16.Section 51(2) of the Advocates Act relied on by the Advocates states that:51 (2) The certificate of the taxing officer by whom a bill has been taxed shall, unless it is set aside or altered by the Court, be final as to the amount of the costs covered thereby, and the Court may make such order in relation thereto as it thinks fit, including, in a caser where the retainer is not disputed, an order that judgment be entered for the sum certified to be due with costs.
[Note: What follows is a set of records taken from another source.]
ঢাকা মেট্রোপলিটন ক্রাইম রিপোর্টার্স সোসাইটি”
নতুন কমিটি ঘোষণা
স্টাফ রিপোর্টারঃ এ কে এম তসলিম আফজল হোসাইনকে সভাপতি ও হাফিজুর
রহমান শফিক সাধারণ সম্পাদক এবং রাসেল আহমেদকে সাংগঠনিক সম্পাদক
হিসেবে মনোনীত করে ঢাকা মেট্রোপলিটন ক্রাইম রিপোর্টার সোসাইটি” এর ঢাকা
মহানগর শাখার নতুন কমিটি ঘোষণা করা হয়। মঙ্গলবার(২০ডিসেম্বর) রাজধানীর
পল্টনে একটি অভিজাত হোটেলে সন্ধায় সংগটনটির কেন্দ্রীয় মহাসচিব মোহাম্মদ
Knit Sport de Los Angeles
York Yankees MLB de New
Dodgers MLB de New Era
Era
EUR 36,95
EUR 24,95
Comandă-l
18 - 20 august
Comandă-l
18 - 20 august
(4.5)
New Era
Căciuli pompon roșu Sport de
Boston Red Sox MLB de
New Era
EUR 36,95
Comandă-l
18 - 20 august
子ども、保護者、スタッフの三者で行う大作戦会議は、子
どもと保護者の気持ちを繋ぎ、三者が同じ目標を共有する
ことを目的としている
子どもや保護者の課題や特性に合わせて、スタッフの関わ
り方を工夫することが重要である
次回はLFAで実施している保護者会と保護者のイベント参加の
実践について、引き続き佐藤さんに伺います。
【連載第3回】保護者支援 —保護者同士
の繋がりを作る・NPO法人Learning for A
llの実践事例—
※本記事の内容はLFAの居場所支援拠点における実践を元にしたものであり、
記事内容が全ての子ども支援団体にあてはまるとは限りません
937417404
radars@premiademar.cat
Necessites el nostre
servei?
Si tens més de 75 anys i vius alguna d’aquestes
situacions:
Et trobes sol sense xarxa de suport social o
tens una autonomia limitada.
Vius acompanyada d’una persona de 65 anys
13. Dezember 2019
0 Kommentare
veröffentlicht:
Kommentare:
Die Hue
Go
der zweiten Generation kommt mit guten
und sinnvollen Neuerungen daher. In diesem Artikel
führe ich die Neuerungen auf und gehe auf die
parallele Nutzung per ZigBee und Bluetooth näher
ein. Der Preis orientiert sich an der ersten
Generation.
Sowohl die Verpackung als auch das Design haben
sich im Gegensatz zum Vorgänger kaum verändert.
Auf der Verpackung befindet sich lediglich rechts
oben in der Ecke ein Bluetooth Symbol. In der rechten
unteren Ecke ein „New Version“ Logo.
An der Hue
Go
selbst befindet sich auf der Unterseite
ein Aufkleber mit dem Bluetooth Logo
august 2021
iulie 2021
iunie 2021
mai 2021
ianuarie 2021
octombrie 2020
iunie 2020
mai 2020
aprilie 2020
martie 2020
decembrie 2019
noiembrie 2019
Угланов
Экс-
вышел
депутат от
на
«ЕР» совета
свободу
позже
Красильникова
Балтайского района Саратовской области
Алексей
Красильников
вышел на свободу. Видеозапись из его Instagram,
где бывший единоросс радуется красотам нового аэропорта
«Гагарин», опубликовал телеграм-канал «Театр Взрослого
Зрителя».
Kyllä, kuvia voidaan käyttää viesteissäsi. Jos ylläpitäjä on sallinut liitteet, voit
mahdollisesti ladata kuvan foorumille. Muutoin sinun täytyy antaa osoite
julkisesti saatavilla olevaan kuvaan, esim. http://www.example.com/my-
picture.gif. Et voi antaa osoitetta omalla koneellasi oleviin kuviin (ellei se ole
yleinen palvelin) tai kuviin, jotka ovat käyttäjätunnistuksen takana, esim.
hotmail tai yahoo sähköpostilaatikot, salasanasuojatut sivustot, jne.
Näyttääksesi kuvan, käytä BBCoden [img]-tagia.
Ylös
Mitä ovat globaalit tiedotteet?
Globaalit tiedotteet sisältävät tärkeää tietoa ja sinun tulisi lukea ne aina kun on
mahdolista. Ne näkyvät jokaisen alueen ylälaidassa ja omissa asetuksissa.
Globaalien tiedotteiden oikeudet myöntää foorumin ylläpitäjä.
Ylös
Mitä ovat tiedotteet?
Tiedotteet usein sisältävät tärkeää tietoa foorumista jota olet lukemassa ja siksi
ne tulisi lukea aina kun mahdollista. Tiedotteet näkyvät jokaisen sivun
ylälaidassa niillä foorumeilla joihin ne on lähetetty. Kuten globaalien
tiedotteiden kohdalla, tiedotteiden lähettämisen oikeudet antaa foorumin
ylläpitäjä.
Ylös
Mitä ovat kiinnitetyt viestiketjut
17.From the foregoing provision, the Certificate of Costs is conclusive as to the amount unless set aside by way of a reference under Rule 11 of the Advocates Remuneration Order. Since I have dismissed the Reference from the decision of the Deputy Registrar, I now allow the application for judgment.
Disposition
18.The net effect of my findings above is as follows:(a)That the Applicant’s Reference dated 10th February 2021 is dismissed with costs to the Respondent.(b)The Respondent’s Notice of Motion dated 21st October 2021 is allowed on terms that Judgment be and is hereby entered for the Respondent against the Applicant for KES. 28,884,508.00 only together with interest thereon at 12% p.a from 20th February 2021 until payment in full.(c)The costs for both applications are assessed at KES. 25,000.00 only.
DATED AND DELIVERED AT NAIROBI THIS 10TH DAY OF SEPTEMBER 2021.D.S. MAJANJAJUDGECourt Assistant: Mr M. OnyangoThe Applicant/Client acting in person.Mr Nyaga instructed by Njeru, Nyaga and Company Advocates for the Respondent/Advocates.